• Task details
Leave out the images and repeat every entry below exactly.

*** Block opens ***

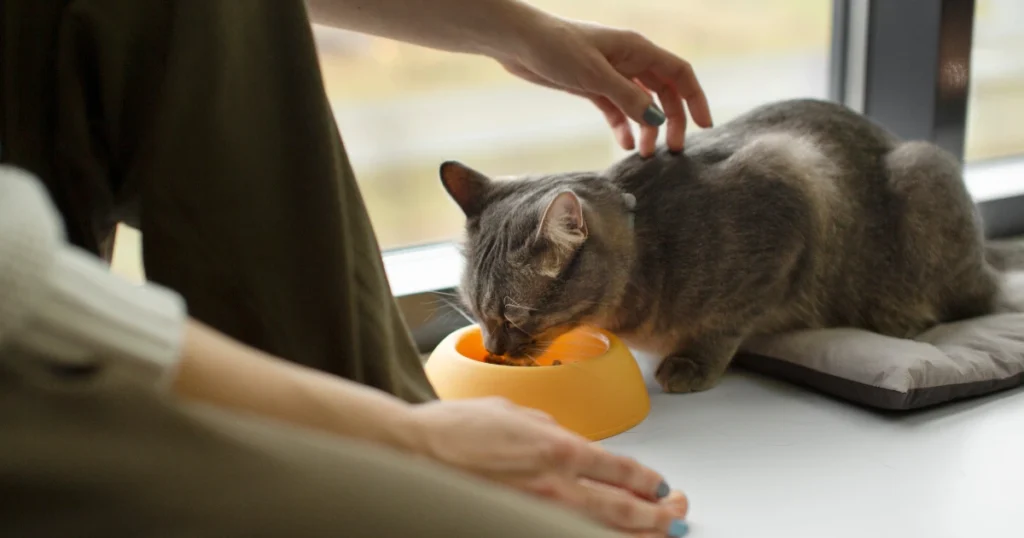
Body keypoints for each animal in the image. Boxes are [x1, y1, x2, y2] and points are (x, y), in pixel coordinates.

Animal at [438, 98, 1015, 391]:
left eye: (514, 317)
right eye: (475, 313)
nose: (493, 349)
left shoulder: (790, 191)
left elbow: (727, 321)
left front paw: (691, 363)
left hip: (923, 173)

*** Block closes ***

• Answer area
Body keypoints for each animal in the image. Boxes are [x1, y1, x2, y2] and points are (x, y), in pixel coordinates.

Animal at [438, 98, 1015, 391]:
left eye: (514, 317)
right eye: (475, 313)
nose: (493, 349)
left shoulder: (790, 191)
left elbow: (727, 321)
left front paw: (691, 363)
left hip: (923, 173)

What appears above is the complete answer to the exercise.